Your task ▸ Every entry that follows is to be duplicated exactly.
=== Begin Enclosure ===
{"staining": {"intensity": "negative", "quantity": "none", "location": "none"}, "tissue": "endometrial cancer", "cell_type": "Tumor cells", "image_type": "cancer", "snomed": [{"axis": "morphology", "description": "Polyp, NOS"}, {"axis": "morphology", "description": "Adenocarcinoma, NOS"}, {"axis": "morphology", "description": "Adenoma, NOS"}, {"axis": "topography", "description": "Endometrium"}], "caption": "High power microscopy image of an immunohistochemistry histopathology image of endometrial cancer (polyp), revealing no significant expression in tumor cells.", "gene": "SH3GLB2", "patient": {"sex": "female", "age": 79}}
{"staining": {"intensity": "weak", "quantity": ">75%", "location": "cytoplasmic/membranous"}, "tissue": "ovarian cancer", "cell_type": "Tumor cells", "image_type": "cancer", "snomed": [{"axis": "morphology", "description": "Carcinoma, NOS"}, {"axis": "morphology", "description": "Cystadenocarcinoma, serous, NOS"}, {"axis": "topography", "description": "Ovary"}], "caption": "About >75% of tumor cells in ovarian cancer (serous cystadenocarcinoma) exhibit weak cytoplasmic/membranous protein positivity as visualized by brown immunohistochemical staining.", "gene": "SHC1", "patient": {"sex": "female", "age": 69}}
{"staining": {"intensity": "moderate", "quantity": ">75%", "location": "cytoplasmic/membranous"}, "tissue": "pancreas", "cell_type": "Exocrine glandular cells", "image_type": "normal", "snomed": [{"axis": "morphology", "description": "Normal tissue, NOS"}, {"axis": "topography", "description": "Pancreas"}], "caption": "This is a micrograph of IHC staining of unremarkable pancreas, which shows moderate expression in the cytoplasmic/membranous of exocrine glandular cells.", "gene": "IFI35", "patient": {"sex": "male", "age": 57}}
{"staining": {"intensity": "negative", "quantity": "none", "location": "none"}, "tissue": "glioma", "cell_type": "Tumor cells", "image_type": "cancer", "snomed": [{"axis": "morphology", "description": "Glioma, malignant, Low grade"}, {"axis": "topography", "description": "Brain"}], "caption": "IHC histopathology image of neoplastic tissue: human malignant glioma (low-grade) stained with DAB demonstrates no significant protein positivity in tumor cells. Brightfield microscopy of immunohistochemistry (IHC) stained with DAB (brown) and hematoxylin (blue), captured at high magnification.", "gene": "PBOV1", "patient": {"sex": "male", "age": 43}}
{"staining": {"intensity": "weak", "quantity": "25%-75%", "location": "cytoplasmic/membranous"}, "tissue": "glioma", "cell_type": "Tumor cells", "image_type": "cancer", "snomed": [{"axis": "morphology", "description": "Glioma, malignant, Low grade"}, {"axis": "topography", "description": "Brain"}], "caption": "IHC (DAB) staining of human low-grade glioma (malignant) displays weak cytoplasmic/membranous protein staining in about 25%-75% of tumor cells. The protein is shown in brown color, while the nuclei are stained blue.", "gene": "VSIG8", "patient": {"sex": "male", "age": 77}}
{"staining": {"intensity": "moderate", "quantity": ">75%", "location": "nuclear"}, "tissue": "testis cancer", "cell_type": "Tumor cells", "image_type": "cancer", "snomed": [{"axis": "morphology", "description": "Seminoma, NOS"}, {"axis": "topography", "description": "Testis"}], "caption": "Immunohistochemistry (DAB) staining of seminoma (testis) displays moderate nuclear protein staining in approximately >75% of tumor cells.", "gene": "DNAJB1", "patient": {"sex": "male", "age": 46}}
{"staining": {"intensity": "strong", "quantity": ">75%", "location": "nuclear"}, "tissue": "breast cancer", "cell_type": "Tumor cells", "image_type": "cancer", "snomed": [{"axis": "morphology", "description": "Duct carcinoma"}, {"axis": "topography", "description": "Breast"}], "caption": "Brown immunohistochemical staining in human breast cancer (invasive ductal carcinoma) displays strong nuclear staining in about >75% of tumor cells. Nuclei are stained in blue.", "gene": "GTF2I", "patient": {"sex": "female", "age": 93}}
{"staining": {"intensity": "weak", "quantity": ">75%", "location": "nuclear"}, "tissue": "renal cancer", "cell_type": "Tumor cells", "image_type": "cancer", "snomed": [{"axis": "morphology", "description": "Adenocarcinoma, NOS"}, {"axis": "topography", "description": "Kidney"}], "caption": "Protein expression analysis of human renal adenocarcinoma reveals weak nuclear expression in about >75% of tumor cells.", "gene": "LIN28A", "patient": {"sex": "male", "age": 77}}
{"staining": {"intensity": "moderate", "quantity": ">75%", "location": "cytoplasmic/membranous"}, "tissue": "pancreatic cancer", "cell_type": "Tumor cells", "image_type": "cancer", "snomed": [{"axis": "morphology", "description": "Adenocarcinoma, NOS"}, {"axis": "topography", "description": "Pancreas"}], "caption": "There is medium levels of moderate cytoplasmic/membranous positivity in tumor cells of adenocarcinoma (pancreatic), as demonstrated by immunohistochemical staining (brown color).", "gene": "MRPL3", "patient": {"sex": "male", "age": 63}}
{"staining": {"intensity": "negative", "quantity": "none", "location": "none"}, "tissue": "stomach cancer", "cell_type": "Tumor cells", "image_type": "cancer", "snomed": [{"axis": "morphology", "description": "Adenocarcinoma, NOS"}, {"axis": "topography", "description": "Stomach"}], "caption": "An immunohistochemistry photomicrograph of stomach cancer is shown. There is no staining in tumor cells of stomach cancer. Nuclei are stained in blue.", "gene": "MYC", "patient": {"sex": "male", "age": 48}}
=== End Enclosure ===
Solution below ▸
{"staining": {"intensity": "negative", "quantity": "none", "location": "none"}, "tissue": "endometrial cancer", "cell_type": "Tumor cells", "image_type": "cancer", "snomed": [{"axis": "morphology", "description": "Polyp, NOS"}, {"axis": "morphology", "description": "Adenocarcinoma, NOS"}, {"axis": "morphology", "description": "Adenoma, NOS"}, {"axis": "topography", "description": "Endometrium"}], "caption": "High power microscopy image of an immunohistochemistry histopathology image of endometrial cancer (polyp), revealing no significant expression in tumor cells.", "gene": "SH3GLB2", "patient": {"sex": "female", "age": 79}}
{"staining": {"intensity": "weak", "quantity": ">75%", "location": "cytoplasmic/membranous"}, "tissue": "ovarian cancer", "cell_type": "Tumor cells", "image_type": "cancer", "snomed": [{"axis": "morphology", "description": "Carcinoma, NOS"}, {"axis": "morphology", "description": "Cystadenocarcinoma, serous, NOS"}, {"axis": "topography", "description": "Ovary"}], "caption": "About >75% of tumor cells in ovarian cancer (serous cystadenocarcinoma) exhibit weak cytoplasmic/membranous protein positivity as visualized by brown immunohistochemical staining.", "gene": "SHC1", "patient": {"sex": "female", "age": 69}}
{"staining": {"intensity": "moderate", "quantity": ">75%", "location": "cytoplasmic/membranous"}, "tissue": "pancreas", "cell_type": "Exocrine glandular cells", "image_type": "normal", "snomed": [{"axis": "morphology", "description": "Normal tissue, NOS"}, {"axis": "topography", "description": "Pancreas"}], "caption": "This is a micrograph of IHC staining of unremarkable pancreas, which shows moderate expression in the cytoplasmic/membranous of exocrine glandular cells.", "gene": "IFI35", "patient": {"sex": "male", "age": 57}}
{"staining": {"intensity": "negative", "quantity": "none", "location": "none"}, "tissue": "glioma", "cell_type": "Tumor cells", "image_type": "cancer", "snomed": [{"axis": "morphology", "description": "Glioma, malignant, Low grade"}, {"axis": "topography", "description": "Brain"}], "caption": "IHC histopathology image of neoplastic tissue: human malignant glioma (low-grade) stained with DAB demonstrates no significant protein positivity in tumor cells. Brightfield microscopy of immunohistochemistry (IHC) stained with DAB (brown) and hematoxylin (blue), captured at high magnification.", "gene": "PBOV1", "patient": {"sex": "male", "age": 43}}
{"staining": {"intensity": "weak", "quantity": "25%-75%", "location": "cytoplasmic/membranous"}, "tissue": "glioma", "cell_type": "Tumor cells", "image_type": "cancer", "snomed": [{"axis": "morphology", "description": "Glioma, malignant, Low grade"}, {"axis": "topography", "description": "Brain"}], "caption": "IHC (DAB) staining of human low-grade glioma (malignant) displays weak cytoplasmic/membranous protein staining in about 25%-75% of tumor cells. The protein is shown in brown color, while the nuclei are stained blue.", "gene": "VSIG8", "patient": {"sex": "male", "age": 77}}
{"staining": {"intensity": "moderate", "quantity": ">75%", "location": "nuclear"}, "tissue": "testis cancer", "cell_type": "Tumor cells", "image_type": "cancer", "snomed": [{"axis": "morphology", "description": "Seminoma, NOS"}, {"axis": "topography", "description": "Testis"}], "caption": "Immunohistochemistry (DAB) staining of seminoma (testis) displays moderate nuclear protein staining in approximately >75% of tumor cells.", "gene": "DNAJB1", "patient": {"sex": "male", "age": 46}}
{"staining": {"intensity": "strong", "quantity": ">75%", "location": "nuclear"}, "tissue": "breast cancer", "cell_type": "Tumor cells", "image_type": "cancer", "snomed": [{"axis": "morphology", "description": "Duct carcinoma"}, {"axis": "topography", "description": "Breast"}], "caption": "Brown immunohistochemical staining in human breast cancer (invasive ductal carcinoma) displays strong nuclear staining in about >75% of tumor cells. Nuclei are stained in blue.", "gene": "GTF2I", "patient": {"sex": "female", "age": 93}}
{"staining": {"intensity": "weak", "quantity": ">75%", "location": "nuclear"}, "tissue": "renal cancer", "cell_type": "Tumor cells", "image_type": "cancer", "snomed": [{"axis": "morphology", "description": "Adenocarcinoma, NOS"}, {"axis": "topography", "description": "Kidney"}], "caption": "Protein expression analysis of human renal adenocarcinoma reveals weak nuclear expression in about >75% of tumor cells.", "gene": "LIN28A", "patient": {"sex": "male", "age": 77}}
{"staining": {"intensity": "moderate", "quantity": ">75%", "location": "cytoplasmic/membranous"}, "tissue": "pancreatic cancer", "cell_type": "Tumor cells", "image_type": "cancer", "snomed": [{"axis": "morphology", "description": "Adenocarcinoma, NOS"}, {"axis": "topography", "description": "Pancreas"}], "caption": "There is medium levels of moderate cytoplasmic/membranous positivity in tumor cells of adenocarcinoma (pancreatic), as demonstrated by immunohistochemical staining (brown color).", "gene": "MRPL3", "patient": {"sex": "male", "age": 63}}
{"staining": {"intensity": "negative", "quantity": "none", "location": "none"}, "tissue": "stomach cancer", "cell_type": "Tumor cells", "image_type": "cancer", "snomed": [{"axis": "morphology", "description": "Adenocarcinoma, NOS"}, {"axis": "topography", "description": "Stomach"}], "caption": "An immunohistochemistry photomicrograph of stomach cancer is shown. There is no staining in tumor cells of stomach cancer. Nuclei are stained in blue.", "gene": "MYC", "patient": {"sex": "male", "age": 48}}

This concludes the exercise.